Segment Start: Study material
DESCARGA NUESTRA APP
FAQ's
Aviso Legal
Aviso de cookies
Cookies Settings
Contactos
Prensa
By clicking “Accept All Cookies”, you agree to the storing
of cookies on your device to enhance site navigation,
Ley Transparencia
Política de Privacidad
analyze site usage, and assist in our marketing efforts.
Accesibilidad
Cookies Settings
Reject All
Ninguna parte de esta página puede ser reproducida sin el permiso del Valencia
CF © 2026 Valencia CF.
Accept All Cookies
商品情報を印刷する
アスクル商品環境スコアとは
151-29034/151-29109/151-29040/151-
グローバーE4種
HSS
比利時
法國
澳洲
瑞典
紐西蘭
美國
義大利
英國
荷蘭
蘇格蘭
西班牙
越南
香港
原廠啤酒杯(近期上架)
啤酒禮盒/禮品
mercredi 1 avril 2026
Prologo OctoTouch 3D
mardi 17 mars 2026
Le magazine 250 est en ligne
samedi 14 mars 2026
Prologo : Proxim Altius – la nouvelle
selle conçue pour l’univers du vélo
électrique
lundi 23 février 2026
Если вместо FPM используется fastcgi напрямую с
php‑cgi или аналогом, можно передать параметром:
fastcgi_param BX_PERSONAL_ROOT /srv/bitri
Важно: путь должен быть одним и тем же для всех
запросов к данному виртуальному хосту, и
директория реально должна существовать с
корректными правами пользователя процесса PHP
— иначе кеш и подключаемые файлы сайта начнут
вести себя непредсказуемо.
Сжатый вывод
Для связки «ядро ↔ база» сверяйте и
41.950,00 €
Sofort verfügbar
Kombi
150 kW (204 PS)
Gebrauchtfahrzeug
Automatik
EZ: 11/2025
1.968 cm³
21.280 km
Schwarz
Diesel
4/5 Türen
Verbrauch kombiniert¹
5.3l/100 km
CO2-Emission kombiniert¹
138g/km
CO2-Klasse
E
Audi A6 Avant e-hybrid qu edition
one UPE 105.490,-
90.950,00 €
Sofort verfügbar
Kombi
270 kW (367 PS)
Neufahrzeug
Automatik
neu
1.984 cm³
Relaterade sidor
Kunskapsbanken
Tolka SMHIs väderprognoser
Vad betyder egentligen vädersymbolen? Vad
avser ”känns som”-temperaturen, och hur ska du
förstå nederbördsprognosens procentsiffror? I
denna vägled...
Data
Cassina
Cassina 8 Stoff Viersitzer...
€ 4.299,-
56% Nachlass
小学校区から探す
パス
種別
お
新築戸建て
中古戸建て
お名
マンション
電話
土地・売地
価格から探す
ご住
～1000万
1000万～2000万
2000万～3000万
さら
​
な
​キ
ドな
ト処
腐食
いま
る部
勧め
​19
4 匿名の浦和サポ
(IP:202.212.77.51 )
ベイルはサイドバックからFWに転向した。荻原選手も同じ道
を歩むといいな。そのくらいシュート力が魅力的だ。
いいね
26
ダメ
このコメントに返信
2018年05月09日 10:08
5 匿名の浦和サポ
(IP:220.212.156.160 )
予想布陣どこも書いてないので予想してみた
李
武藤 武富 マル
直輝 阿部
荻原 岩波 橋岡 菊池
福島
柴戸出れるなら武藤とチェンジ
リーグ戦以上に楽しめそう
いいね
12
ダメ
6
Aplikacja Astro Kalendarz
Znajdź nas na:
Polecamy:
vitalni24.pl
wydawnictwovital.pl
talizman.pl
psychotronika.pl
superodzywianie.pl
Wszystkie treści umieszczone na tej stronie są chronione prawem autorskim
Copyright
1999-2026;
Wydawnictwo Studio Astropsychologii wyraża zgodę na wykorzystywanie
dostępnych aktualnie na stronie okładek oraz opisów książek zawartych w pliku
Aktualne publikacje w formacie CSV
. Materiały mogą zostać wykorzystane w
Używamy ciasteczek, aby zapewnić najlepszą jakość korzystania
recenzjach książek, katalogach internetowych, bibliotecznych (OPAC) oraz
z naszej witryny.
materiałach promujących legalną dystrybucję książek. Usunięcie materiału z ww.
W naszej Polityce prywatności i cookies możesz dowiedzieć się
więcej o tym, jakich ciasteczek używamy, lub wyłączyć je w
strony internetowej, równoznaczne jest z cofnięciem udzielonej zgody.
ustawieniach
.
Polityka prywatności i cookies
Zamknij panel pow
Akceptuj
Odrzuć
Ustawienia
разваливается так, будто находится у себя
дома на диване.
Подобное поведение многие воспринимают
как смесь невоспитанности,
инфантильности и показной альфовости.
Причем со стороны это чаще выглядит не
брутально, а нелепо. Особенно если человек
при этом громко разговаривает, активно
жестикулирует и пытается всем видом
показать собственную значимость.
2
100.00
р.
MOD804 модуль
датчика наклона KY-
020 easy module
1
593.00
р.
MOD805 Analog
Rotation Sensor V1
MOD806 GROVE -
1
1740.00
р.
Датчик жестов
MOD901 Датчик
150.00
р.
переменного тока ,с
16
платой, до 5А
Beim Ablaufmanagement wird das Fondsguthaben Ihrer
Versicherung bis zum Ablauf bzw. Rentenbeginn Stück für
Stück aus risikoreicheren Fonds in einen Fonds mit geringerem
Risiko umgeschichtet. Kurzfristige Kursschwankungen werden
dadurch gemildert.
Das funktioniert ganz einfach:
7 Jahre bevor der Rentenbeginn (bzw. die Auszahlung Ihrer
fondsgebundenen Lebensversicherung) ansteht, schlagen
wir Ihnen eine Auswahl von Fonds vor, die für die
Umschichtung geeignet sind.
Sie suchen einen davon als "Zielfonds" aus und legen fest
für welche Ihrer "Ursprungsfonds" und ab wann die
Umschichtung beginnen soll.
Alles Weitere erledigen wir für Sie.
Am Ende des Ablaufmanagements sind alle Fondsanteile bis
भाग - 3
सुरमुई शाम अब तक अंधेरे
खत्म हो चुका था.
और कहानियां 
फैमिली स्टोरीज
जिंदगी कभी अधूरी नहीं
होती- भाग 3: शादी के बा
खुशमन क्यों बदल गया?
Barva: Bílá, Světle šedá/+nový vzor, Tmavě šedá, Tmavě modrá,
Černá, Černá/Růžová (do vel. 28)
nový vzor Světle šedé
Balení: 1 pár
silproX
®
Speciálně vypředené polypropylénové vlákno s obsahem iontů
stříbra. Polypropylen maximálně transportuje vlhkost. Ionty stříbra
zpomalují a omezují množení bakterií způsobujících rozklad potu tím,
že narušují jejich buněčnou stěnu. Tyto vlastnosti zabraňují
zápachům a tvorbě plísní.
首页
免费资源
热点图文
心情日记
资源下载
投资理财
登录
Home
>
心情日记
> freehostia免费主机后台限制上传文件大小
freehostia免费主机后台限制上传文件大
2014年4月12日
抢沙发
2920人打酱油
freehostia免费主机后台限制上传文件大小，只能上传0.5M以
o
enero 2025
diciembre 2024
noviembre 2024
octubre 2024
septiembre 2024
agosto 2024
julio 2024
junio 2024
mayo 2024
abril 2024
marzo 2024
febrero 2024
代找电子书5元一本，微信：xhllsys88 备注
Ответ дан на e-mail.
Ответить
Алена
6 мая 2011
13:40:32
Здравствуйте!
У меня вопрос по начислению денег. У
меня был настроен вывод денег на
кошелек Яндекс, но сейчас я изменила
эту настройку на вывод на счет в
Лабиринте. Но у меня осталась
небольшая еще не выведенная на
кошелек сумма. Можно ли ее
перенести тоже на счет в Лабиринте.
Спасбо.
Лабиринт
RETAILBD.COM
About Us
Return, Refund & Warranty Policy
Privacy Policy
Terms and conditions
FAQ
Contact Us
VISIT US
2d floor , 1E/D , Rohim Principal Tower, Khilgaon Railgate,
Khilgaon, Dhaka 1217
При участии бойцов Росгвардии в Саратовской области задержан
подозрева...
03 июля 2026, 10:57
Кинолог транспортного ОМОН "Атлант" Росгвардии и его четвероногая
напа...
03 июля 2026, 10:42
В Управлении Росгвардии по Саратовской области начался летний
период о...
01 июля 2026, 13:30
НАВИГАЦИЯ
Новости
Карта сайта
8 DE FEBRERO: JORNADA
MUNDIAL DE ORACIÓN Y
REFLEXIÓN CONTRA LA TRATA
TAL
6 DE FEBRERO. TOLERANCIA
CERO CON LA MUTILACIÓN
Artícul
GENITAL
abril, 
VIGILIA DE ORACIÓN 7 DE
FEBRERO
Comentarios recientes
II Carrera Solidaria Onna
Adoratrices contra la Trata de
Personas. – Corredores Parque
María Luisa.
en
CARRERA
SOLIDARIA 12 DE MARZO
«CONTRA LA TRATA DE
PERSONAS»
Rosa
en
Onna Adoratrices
Segment End: Study material
### To-do item
Transcribe the lines of the listing unchanged, starting with its first line and continuing through the line containing "Política de Privacidad".

### Task solution
DESCARGA NUESTRA APP
FAQ's
Aviso Legal
Aviso de cookies
Cookies Settings
Contactos
Prensa
By clicking “Accept All Cookies”, you agree to the storing
of cookies on your device to enhance site navigation,
Ley Transparencia
Política de Privacidad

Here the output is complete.